**Task item**
Transcribe part of the IEM San Jose passage below word for word, starting at "Intel Extreme Masters Season" and ending at "The Cybersmile Foundation.".

**Provided passage**

Intel Extreme Masters Season X – San Jose (IEM San Jose for short) was a video game esports tournament occurring on November 21–22, 2015 in San Jose, California, US. It was the first tournament of 10th season of the Intel Extreme Masters and featured League of Legends and Counter-Strike: Global Offensive tournaments. There was a combined US$175,000 prize pool across both games. In the case of the latter it was the first Counter-Strike event an IEM since IEM Season VI in 2012. Mark Cuban and Brian Krzanich played a charity celebrity exhibition match of League of Legends benefiting The Cybersmile Foundation.

France-based Team EnVyUs decided to withdraw from the Counter-Strike tournament because of flight delays resulting from security concerns following the November 2015 Paris attacks.

**Input data**
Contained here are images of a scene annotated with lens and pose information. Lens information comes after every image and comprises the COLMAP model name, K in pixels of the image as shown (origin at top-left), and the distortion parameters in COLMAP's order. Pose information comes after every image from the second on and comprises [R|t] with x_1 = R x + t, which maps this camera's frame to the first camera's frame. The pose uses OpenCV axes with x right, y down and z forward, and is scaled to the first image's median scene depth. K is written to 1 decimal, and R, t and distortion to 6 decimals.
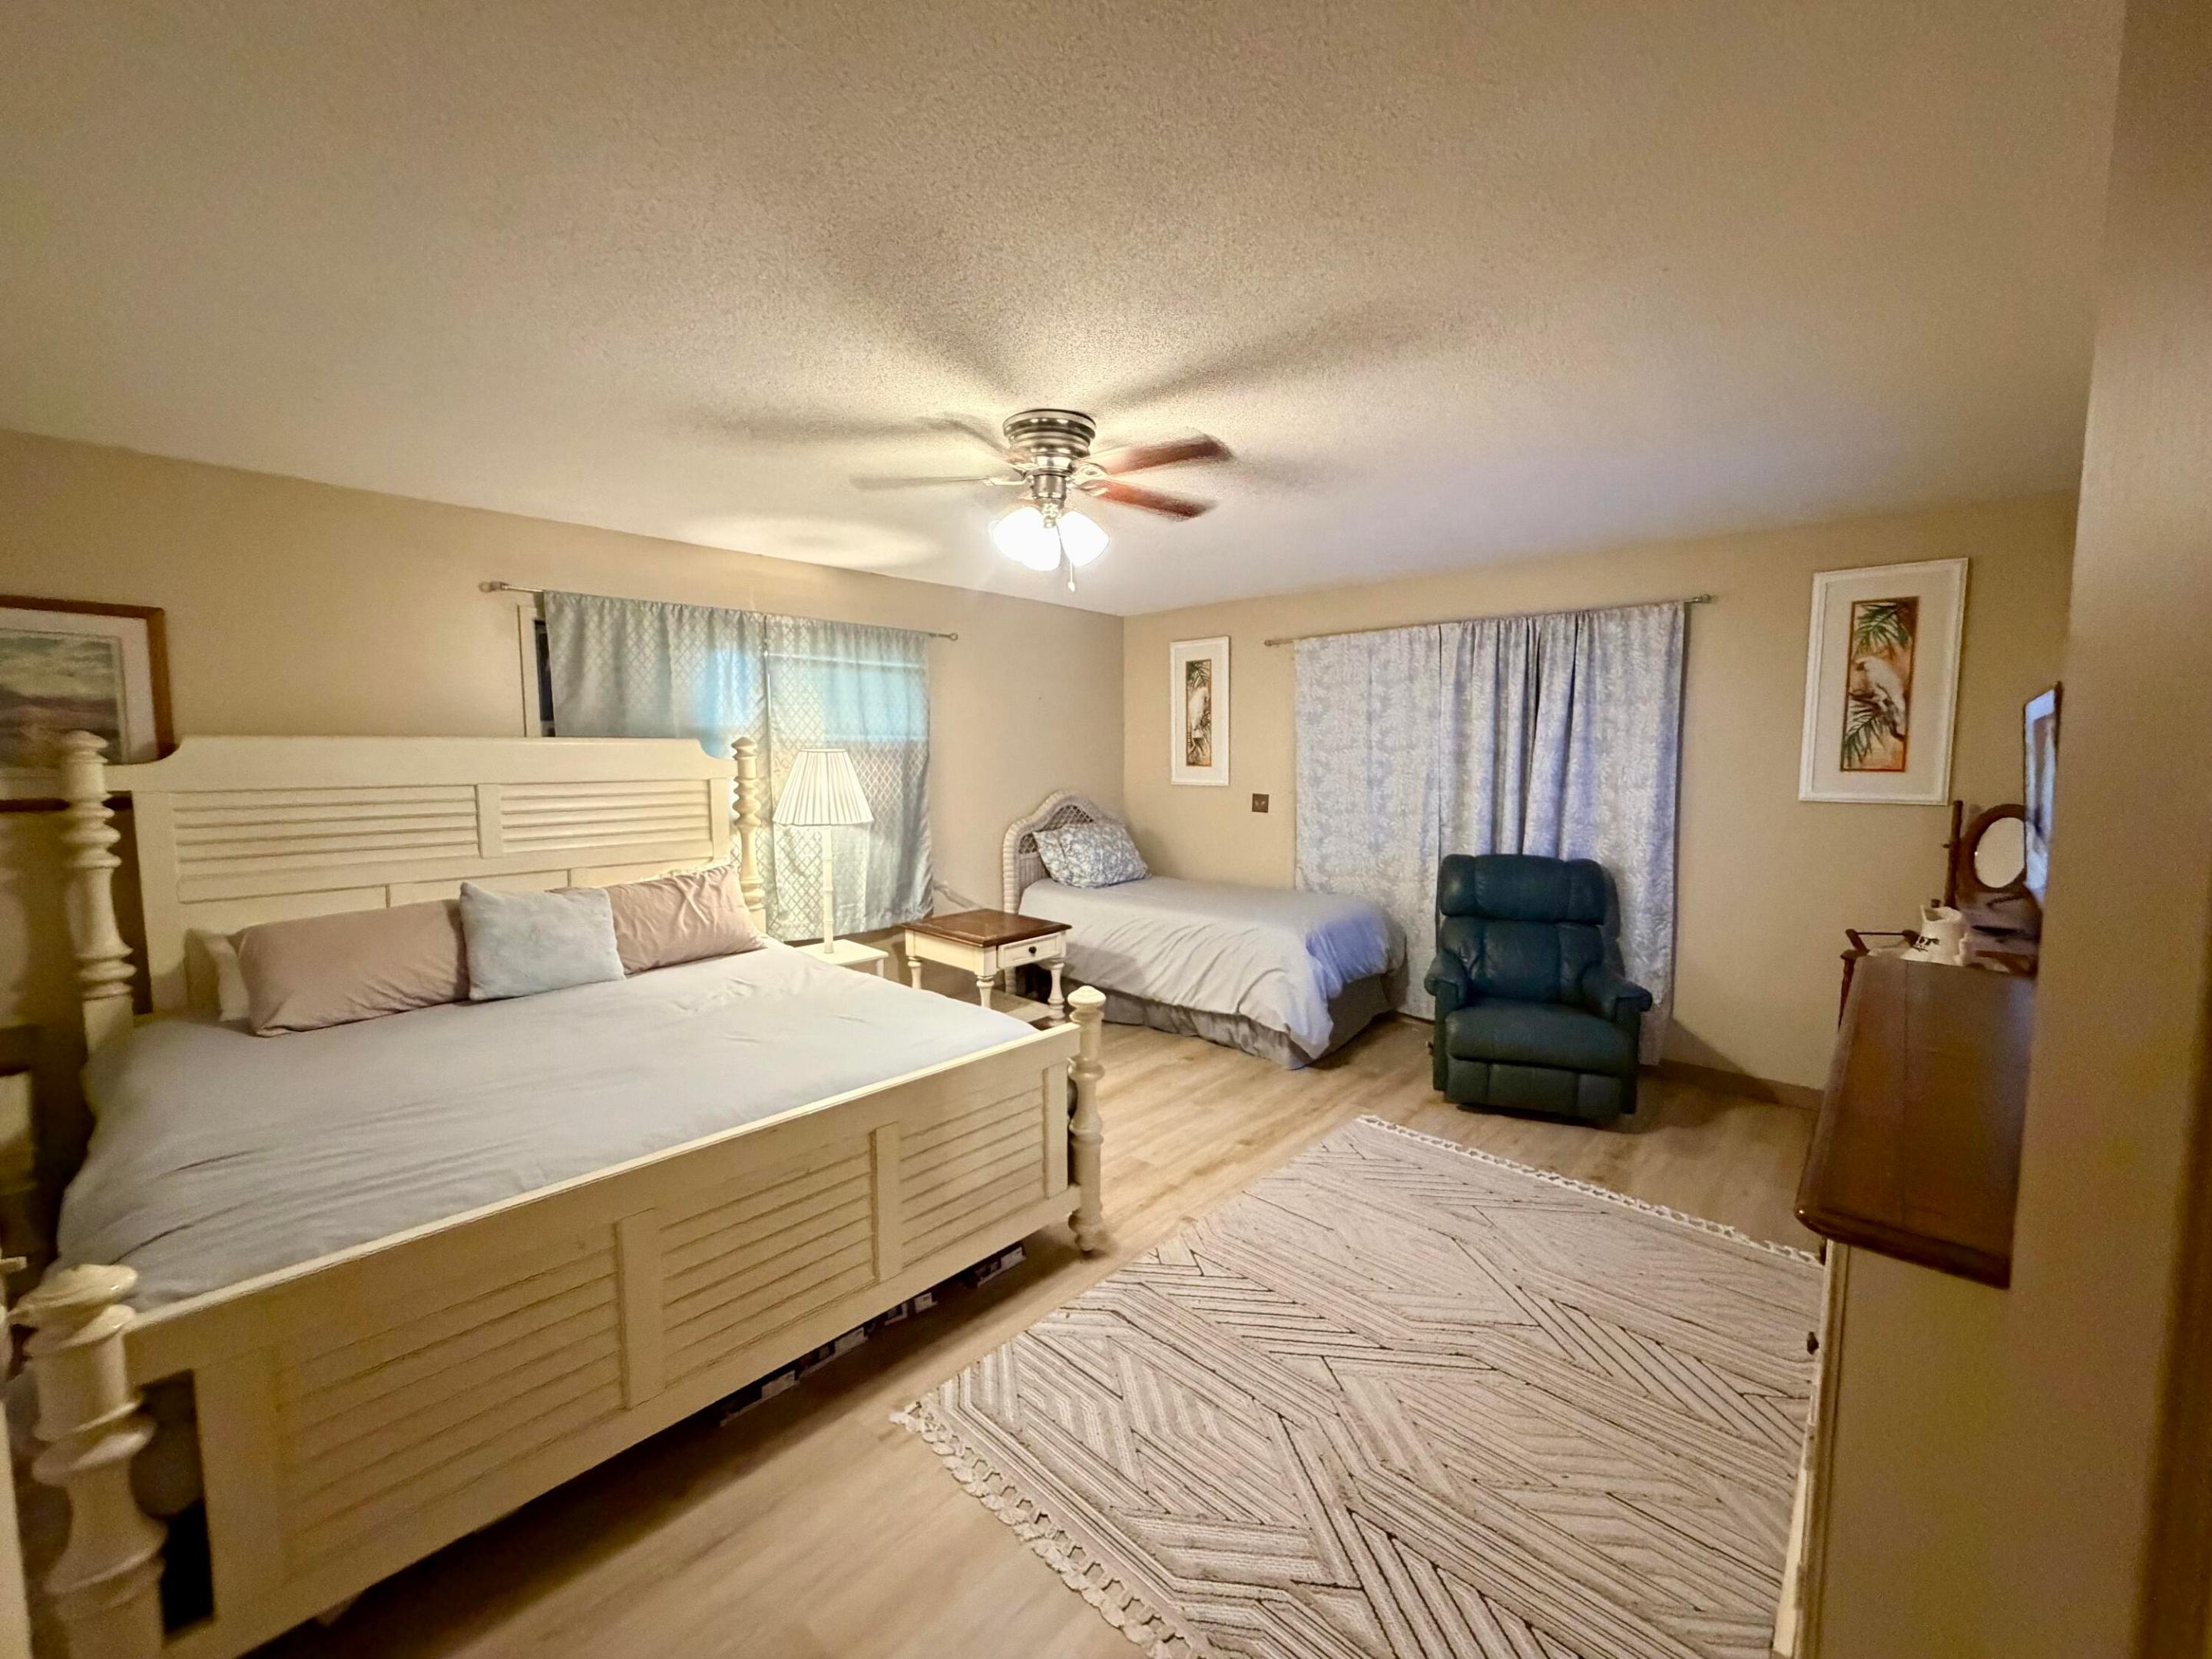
lens RADIAL K [[904.3, 0, 1106.2], [0, 904.3, 838.1], [0, 0, 1]] dist [-0.001987, 0.001500]
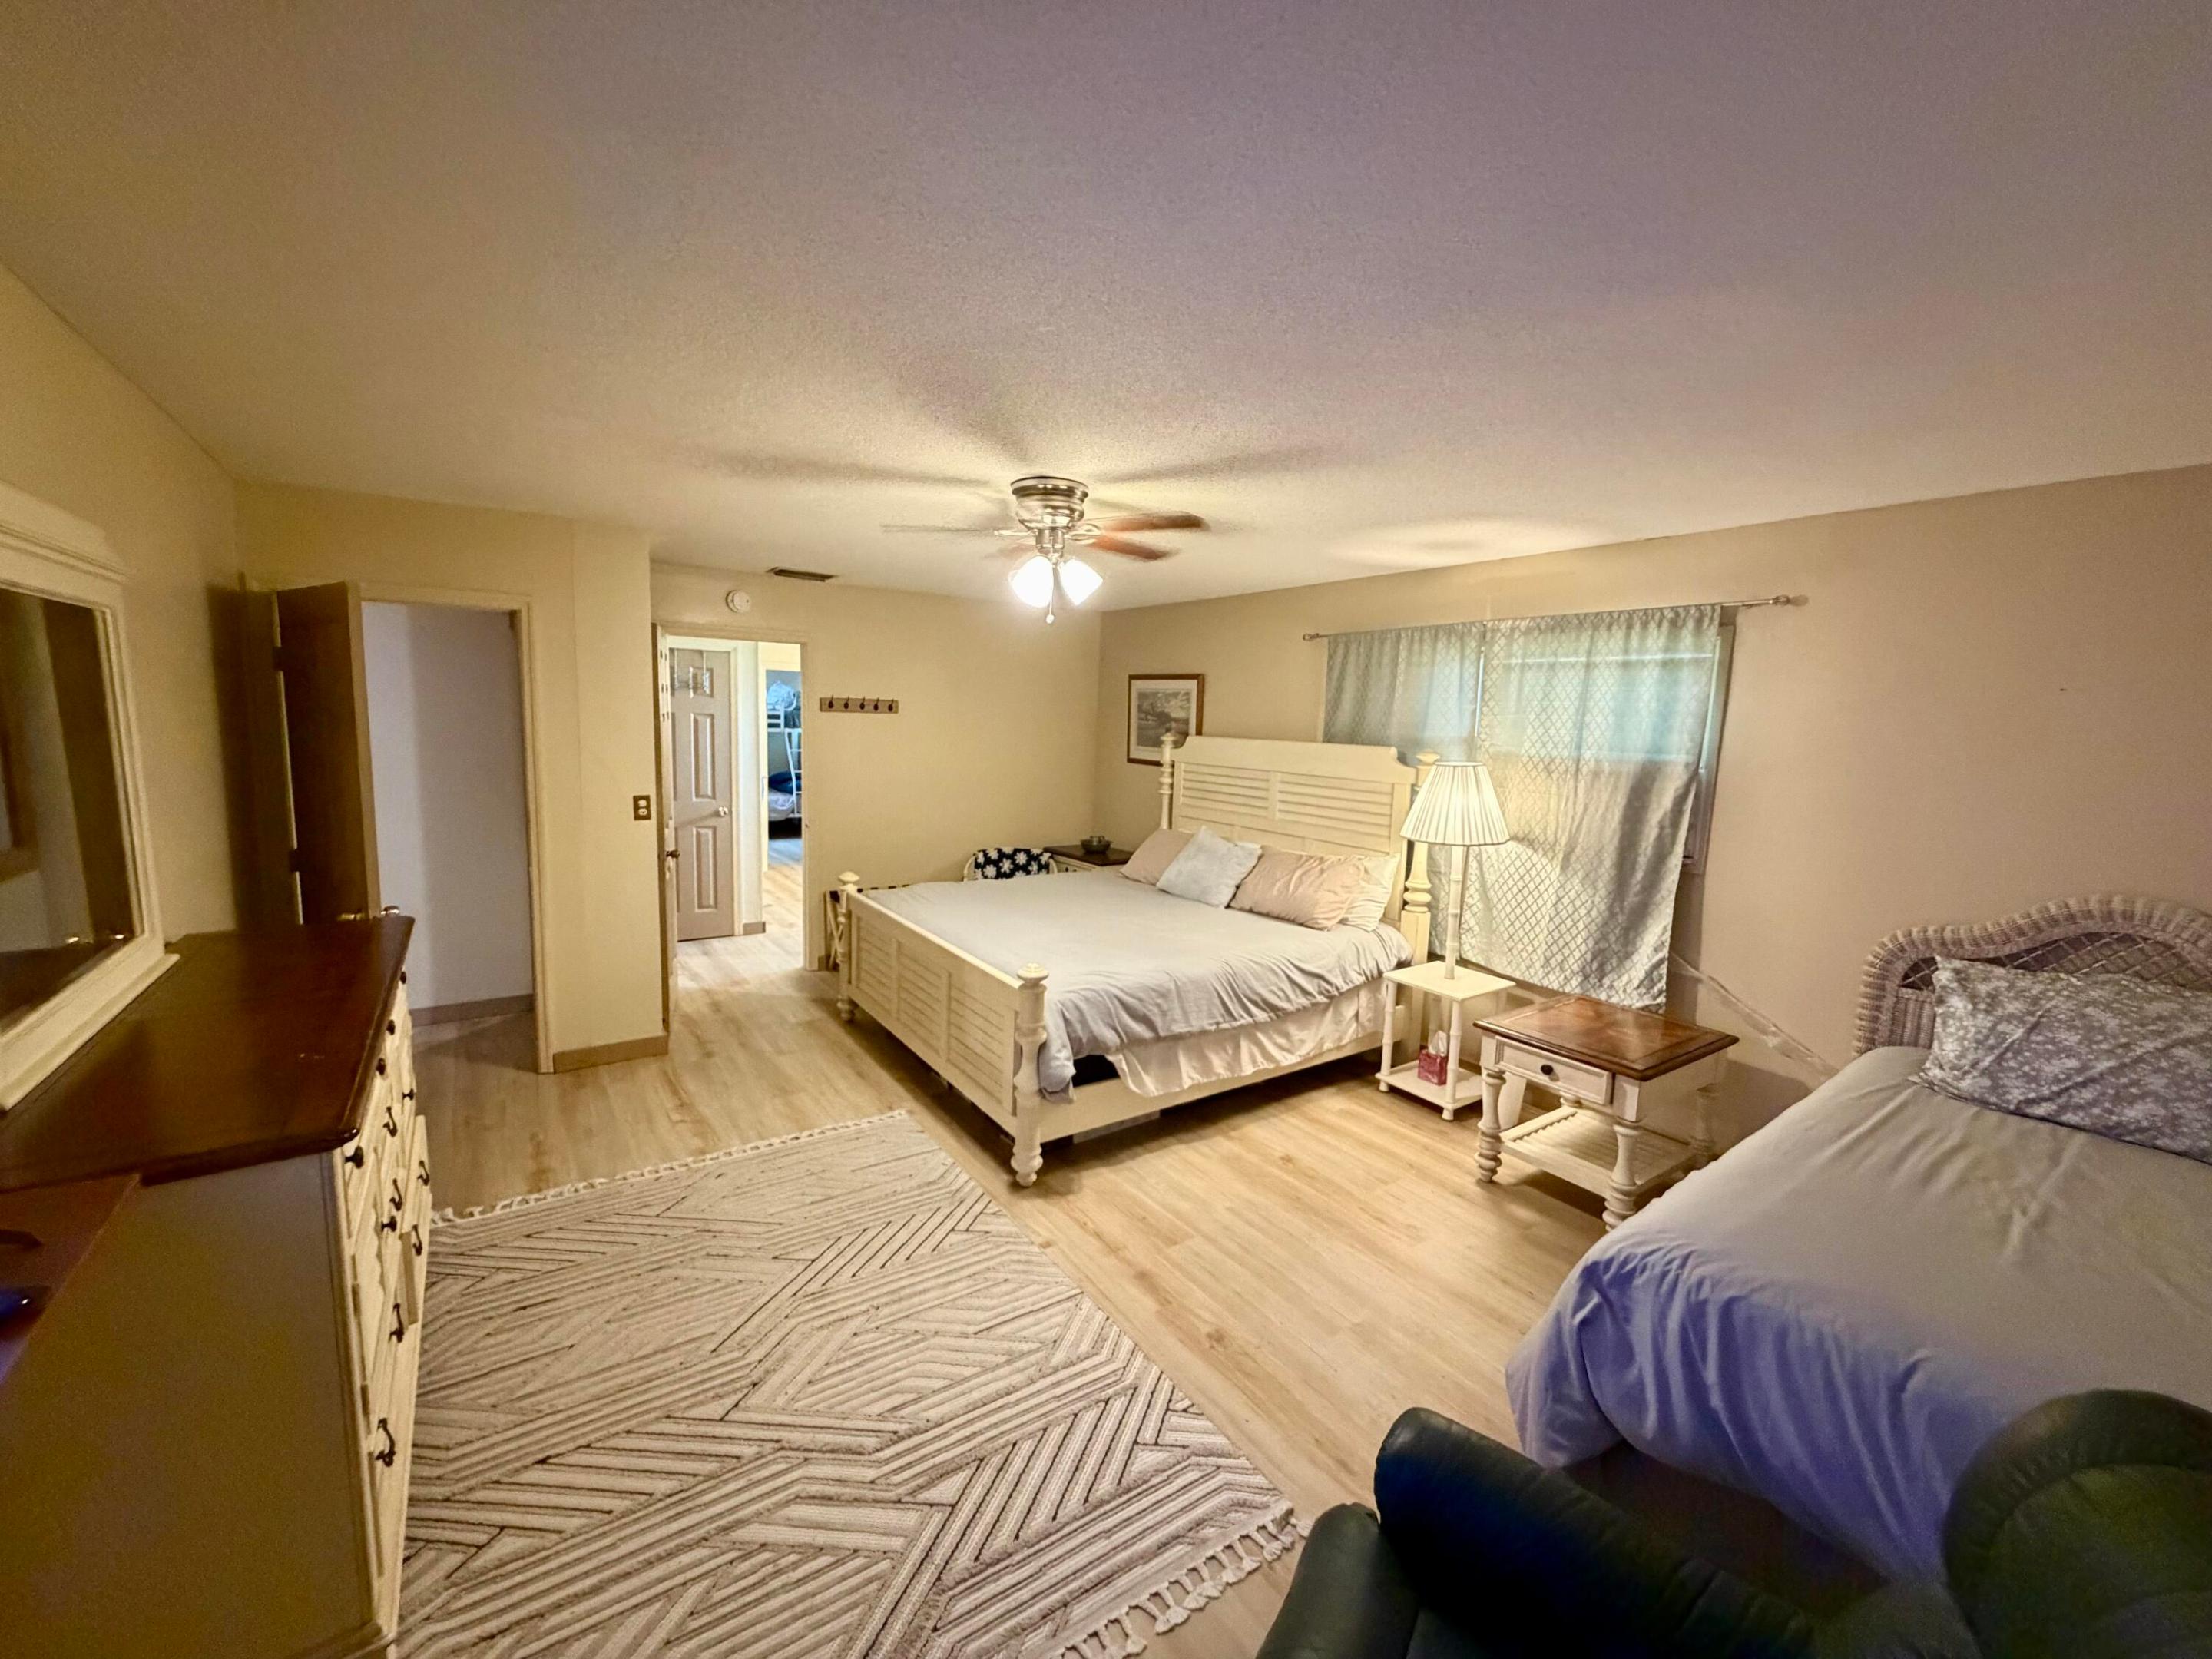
lens RADIAL K [[904.3, 0, 1101.6], [0, 904.3, 829.3], [0, 0, 1]] dist [-0.001987, 0.001500]
pose [[-0.240058, 0.122579, -0.962988, 0.954964], [-0.117720, 0.980999, 0.154217, -0.181121], [0.963594, 0.150384, -0.221067, 1.184590]]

**Reply**
Intel Extreme Masters Season X – San Jose (IEM San Jose for short) was a video game esports tournament occurring on November 21–22, 2015 in San Jose, California, US. It was the first tournament of 10th season of the Intel Extreme Masters and featured League of Legends and Counter-Strike: Global Offensive tournaments. There was a combined US$175,000 prize pool across both games. In the case of the latter it was the first Counter-Strike event an IEM since IEM Season VI in 2012. Mark Cuban and Brian Krzanich played a charity celebrity exhibition match of League of Legends benefiting The Cybersmile Foundation.